La voie bouddhiste de l’octuple sentier se décompose en deux branches principales dont la première est toute entière dédiée à la Vision. La seconde branche est appelée …Transformation et correspond aux sept autres sentiers (émotion, parole, action, moyens d’existence, effort, prise de conscience et méditation justes). Ainsi la Vision Juste est première dans l’octuple sentier, mais elle est également considérée en regard des autres, en regard de la transformation.
La notion de philosophie est une construction occidentale. Le mot indien « darsana », abusivement traduit par « philosophie » provient d’un mot signifiant « voir, ce qui est vu, perspective » et qui lorsqu’on le traduit par « compréhension » se réfère davantage à l’observation attentive qu’à la raison. On traite donc ici de la différence fondamentale entre l’abstraction occidentale -la pensée-, et l’expérience directe orientale.
Le bouddhisme considère deux sortes de visions : la mauvaise et la bonne ! La vision juste est définie comme le contraire de la fausse… Il s’agit ainsi et tout d’abord d’une vision désencombrée de ses défauts.
La vision n’est jamais abstraite : il s’agit toujours de la vision de quelqu’un. Distinguons donc deux sortes de personnes : ceux qui ont une vision fausse et ceux qui ont une vision juste. La tradition bouddhiste les nomme respectivement prthagjanas « les gens ordinaires » et aryas « les êtres nobles ».
La tentation est grande de rapprocher ces termes de 小人 (xiǎo rén) et 大人 (dà rén), respectivement « l’être petit » et « l’être grand » de notre Yi Jing. 君子 « l’homme noble » ou « l’être accompli » de la Grande Image, lorsqu’il considère les signes trigrammatiques et s’en inspire pour rectifier sa conduite et accomplir l’action appropriée (juste?) semble bien emprunter le premier chemin de l’octuple sentier avant de mettre en œuvre la transformation…
Mais quelles sont donc les caractéristiques d’une mauvaise vision ? Elles sont au nombre de trois…
La mauvaise vision :
Une mauvaise vision est, pour commencer, une vision faible. Le regard de l’observateur manque de puissance, d’énergie personnelle. Sa portée ne s’étend donc pas très loin ou manque de discernement. La vision n’a pas la force de pénétrer le monde et le « geste de voir » manquant de vigueur ne s’applique pas distinctement. La clarté pour s’affranchir des brumes des apparences et voir plus loin que le bout de notre nez n’est pas présente et ne nous permet donc pas de constater les choses telles qu’elles sont, par l’expérience directe de leur réalité.
Une mauvaise vision est, d’autre part, limitée.
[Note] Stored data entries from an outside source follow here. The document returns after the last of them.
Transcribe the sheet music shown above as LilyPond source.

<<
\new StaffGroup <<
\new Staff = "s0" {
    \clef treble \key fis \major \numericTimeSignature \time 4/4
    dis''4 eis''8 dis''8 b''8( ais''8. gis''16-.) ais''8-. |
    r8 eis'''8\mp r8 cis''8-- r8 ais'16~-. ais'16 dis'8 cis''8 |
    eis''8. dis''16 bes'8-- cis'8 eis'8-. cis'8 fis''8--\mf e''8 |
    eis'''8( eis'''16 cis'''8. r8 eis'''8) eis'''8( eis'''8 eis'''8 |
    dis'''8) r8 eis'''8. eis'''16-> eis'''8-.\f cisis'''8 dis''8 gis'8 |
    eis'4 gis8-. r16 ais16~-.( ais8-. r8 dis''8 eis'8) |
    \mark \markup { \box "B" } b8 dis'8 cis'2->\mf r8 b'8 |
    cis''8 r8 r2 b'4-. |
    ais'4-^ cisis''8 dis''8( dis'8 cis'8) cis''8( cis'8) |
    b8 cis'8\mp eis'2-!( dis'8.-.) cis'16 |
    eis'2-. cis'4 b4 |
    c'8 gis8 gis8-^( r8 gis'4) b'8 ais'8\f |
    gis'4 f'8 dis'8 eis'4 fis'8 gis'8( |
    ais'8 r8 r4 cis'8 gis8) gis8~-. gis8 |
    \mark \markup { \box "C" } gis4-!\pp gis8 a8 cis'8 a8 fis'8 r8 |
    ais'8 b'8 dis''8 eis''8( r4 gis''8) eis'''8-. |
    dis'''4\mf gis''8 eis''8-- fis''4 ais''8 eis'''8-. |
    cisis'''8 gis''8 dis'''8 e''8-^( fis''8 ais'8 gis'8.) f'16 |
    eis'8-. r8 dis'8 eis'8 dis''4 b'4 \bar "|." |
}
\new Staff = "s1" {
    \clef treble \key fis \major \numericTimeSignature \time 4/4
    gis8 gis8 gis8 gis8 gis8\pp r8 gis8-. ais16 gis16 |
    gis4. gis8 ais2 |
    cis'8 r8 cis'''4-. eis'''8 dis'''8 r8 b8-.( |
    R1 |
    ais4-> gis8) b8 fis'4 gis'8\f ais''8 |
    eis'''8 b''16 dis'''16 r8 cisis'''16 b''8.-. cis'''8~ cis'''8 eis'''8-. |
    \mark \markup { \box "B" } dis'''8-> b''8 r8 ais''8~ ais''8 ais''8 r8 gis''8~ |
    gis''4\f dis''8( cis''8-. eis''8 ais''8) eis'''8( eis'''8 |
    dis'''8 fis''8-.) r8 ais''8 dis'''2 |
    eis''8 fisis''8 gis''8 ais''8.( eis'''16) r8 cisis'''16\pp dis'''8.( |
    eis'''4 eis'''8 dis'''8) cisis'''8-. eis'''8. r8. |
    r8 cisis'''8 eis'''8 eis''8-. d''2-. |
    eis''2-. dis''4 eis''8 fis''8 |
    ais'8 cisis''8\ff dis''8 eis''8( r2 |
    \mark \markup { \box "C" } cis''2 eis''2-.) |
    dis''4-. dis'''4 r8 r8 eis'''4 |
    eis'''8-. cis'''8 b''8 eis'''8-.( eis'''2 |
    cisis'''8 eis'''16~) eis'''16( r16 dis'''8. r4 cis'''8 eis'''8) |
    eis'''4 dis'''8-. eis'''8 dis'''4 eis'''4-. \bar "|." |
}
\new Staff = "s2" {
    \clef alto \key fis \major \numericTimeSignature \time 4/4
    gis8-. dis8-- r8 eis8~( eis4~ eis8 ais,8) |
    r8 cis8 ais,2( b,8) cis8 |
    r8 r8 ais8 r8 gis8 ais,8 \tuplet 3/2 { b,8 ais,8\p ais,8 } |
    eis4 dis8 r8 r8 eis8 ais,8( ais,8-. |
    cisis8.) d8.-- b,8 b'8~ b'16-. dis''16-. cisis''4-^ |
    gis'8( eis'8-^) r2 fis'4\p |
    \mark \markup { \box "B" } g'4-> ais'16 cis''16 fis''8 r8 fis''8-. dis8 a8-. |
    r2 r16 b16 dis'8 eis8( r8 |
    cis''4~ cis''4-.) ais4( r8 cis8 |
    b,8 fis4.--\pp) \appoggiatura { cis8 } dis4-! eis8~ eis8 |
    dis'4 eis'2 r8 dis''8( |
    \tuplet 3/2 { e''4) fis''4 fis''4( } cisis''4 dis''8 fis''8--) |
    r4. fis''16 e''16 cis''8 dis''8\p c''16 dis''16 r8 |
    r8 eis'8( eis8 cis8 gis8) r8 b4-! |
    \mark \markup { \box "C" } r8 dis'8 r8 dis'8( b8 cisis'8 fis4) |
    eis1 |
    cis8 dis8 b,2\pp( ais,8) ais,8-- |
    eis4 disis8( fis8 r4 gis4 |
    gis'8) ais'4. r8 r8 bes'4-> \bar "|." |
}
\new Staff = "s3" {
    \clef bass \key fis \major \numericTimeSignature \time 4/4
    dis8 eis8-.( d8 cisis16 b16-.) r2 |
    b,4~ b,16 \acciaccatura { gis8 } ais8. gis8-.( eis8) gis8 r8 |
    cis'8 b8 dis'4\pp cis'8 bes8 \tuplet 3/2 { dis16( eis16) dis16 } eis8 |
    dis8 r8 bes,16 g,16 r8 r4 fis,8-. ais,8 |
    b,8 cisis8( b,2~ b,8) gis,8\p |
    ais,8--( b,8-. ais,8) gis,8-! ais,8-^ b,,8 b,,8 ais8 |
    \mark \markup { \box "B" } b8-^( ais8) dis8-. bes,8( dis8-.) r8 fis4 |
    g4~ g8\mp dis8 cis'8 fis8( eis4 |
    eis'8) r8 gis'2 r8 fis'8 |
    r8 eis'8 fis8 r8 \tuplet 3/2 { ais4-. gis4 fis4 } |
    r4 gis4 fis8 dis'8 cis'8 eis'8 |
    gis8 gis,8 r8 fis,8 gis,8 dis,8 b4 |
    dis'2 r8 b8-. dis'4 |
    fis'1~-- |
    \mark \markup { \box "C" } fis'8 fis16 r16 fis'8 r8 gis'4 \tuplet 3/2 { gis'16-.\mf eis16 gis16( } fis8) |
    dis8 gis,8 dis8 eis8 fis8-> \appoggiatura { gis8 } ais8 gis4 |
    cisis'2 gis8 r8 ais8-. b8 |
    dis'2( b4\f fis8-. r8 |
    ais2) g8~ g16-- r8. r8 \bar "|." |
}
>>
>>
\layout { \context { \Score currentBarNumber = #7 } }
Le champ visuel est étroit, comme réduit par des œillères. Cela empêche bien sûr de détecter certains éléments d’informations, mais cela invalide surtout la vision large, la perception globale de la situation : peu d’éléments à la fois entrent dans notre champ de vision. Notre capacité de jugement et de combinaison pour l’analyse de la situation sont ainsi restreints.Une mauvaise vision est, pour finir, déformée. L’altération peut affecter la forme, mais aussi la couleur : comme si l’on regardait la réalité à travers une bouteille. Les préjugés sont un facteur important de déformation du réel, mais notre état émotionnel du moment peut également intervenir. Notre propre incapacité à accepter l’inattendu, le changement, donc notre absence de souplesse ou au contraire une réaction excessive aux informations ou stimulis déforment notre perception de la réalité.
Une vision faible, limitée et déformée est une mauvaise vision.
Une vision juste est l’opposé de cela.